Daniel Poppick’s poems have appeared in BOMB, Denver Quarterly, Colorado Review, The Claudius App, and other journals. He co-edits the Catenary Press with Rob Schlegel.
D.A. Powell’s most recent collections are Useless Landscape, or A Guide for Boys (2012), which received the National Book Critics Circle Award in poetry, and Repast (2014), both from Graywolf Press. He lives in San Francisco.
Joshua Rivkin’s poems and essays have appeared in The New Yorker, Virginia Quarterly Review, Slate, Best New Poets, and elsewhere. He has received a winter fellowship from the Fine Arts Work Center in Provincetown, a Stegner Fellowship in poetry from Stanford, and a Fulbright fellowship to Italy.
Helen Klein Ross’s poetry, essays, and fiction have appeared in The New Yorker, the New York Times, Salmagundi, and in anthologies, including SHORT, published in 2014 by Persea Books. Her first novel, Making It: A Novel of Madison Avenue, was published in March by Simon and Schuster. Her next is due out in 2016. She is editor of a forthcoming poetry anthology, The Traveler’s Vade Mecum, which provides a glimpse into habits and social aspects of nineteenth-century America. She lives in Manhattan and Lakeville, CT.
Montreux Rotholtz is a graduate of the Iowa Writers’ Workshop. Her poems appear or are forthcoming in Columbia Poetry Review, Denver Quarterly, the PEN Poetry Series, Fence, and elsewhere. She lives in Seattle with her husband and a dog named Toast.
Maurice Carlos Ruffin’s work has appeared in Redivider, Apalachee Review, and Unfathomable City. He has an MFA from the Creative Writing Workshop at the University of New Orleans.

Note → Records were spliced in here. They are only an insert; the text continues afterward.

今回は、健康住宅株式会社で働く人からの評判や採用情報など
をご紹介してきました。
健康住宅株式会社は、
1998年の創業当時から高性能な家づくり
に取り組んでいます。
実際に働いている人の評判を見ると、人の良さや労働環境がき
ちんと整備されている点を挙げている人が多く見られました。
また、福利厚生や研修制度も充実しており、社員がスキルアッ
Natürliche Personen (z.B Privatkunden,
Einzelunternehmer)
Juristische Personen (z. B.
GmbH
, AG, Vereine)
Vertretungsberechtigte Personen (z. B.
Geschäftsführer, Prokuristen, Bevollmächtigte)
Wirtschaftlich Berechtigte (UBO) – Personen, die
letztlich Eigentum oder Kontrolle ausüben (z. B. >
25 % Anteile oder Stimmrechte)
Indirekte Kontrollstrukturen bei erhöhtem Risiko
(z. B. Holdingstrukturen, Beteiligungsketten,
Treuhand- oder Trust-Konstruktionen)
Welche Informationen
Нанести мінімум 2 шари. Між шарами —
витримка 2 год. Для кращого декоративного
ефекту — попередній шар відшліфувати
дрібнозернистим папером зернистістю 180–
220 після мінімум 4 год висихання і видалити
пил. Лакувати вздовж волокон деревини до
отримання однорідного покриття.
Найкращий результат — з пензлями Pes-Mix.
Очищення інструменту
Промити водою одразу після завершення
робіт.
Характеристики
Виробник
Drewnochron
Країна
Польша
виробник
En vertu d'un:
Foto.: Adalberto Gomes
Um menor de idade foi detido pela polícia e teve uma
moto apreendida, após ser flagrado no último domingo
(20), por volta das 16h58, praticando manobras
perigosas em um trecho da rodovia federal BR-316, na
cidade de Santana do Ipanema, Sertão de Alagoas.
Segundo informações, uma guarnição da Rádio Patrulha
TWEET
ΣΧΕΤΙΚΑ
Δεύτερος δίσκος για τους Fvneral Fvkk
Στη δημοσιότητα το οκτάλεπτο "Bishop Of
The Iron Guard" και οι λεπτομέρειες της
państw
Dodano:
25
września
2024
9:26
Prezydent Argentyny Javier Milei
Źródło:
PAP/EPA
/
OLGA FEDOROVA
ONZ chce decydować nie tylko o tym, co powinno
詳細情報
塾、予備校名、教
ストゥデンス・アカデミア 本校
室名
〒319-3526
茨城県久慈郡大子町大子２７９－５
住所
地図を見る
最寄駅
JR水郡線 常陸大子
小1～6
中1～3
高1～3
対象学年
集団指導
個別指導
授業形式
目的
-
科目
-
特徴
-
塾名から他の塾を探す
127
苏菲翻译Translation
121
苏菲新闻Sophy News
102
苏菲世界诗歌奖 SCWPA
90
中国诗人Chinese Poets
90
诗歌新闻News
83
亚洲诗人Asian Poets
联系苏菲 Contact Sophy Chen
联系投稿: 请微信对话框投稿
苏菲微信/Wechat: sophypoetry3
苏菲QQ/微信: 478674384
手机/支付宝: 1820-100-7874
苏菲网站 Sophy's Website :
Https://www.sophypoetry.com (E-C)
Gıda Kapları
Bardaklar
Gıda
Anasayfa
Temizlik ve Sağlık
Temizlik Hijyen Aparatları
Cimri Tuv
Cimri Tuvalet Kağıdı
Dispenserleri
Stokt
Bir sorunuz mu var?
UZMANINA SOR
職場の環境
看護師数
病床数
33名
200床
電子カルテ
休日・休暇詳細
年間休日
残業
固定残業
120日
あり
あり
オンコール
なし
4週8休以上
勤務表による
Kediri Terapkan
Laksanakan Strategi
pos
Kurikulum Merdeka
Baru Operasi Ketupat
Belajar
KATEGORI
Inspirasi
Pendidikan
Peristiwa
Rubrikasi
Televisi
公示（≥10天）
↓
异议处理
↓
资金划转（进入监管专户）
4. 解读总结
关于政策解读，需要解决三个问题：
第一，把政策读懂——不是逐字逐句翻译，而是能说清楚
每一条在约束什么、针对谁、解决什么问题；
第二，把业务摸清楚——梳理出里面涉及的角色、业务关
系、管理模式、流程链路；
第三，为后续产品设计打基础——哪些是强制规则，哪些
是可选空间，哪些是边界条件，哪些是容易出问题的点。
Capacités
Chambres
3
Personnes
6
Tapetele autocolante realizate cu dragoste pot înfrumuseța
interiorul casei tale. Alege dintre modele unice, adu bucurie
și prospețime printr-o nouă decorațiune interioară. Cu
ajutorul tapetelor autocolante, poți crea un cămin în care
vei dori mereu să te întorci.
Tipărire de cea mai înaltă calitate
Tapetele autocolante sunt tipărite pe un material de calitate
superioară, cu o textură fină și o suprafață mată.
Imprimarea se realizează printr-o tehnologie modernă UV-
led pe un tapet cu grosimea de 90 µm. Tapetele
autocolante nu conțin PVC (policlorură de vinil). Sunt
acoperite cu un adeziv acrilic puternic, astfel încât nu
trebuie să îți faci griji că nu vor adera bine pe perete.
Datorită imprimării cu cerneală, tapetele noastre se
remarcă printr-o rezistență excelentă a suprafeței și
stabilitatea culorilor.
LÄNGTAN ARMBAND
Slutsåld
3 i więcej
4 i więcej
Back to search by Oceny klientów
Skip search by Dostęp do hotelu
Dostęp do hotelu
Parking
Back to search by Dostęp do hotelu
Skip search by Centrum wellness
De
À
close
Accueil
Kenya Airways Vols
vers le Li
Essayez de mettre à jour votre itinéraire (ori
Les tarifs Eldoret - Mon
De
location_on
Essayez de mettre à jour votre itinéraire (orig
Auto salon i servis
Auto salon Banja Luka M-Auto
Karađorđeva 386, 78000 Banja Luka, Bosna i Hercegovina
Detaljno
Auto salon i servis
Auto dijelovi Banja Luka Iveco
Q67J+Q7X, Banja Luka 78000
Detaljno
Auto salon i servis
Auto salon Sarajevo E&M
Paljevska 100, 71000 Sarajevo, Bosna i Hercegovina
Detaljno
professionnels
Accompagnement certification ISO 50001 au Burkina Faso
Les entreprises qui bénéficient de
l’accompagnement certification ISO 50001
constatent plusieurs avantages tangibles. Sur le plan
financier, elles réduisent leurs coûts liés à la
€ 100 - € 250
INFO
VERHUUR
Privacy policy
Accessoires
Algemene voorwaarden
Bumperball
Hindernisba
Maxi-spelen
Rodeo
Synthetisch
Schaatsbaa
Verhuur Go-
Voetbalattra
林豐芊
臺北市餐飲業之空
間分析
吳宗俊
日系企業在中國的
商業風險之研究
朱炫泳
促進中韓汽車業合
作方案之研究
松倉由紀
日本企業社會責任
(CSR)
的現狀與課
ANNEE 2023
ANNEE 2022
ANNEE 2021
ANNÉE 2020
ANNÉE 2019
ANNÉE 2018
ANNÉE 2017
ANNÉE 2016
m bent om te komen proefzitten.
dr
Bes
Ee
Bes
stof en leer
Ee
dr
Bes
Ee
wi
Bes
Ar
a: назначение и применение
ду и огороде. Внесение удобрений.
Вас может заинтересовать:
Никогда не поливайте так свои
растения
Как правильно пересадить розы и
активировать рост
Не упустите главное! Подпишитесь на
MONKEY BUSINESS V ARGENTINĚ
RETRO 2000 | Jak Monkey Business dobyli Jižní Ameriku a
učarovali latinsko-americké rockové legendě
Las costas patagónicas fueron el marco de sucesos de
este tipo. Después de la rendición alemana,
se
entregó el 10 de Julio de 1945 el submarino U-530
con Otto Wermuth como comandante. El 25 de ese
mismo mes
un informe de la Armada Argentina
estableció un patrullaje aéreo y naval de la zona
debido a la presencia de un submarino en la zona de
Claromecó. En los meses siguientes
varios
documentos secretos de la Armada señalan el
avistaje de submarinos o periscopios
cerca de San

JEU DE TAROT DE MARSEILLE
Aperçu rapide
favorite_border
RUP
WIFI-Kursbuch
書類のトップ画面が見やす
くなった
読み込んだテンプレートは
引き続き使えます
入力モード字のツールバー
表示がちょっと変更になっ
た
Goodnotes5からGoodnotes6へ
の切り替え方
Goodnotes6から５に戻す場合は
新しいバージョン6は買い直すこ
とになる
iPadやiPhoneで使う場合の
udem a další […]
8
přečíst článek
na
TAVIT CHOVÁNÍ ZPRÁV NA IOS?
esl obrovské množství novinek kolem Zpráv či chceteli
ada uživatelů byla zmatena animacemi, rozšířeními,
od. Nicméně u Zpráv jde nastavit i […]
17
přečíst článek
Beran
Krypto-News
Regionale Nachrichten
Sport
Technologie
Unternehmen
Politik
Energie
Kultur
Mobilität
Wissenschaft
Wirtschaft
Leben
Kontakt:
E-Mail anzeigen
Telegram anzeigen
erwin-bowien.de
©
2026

Rob Schlegel is the author of The Lesser Fields (Center for Literary Publishing, 2009) and January Machine (Four Way Books, 2014).
Peter Jay Shippy’s fourth book is A Spell of Songs (Saturnalia Books). His work appeared in The Best American Poetry 2012 and 2014. He teaches at Emerson College.
Bennett Sims is the author of the novel A Questionable Shape, which received the 2014 Bard Fiction Prize. His stories have appeared in A Public Space, Conjunctions, Electric Literature, Tin House, and Zoetrope, among others.
Garrett Stewart is the author of several books on fiction, film, and fine art, most recently Bookwork: Medium to Object to Concept to Art and Closed Circuits: Screening Narrative Surveillance. He is the James O. Freedman Professor of Letters at the University of Iowa.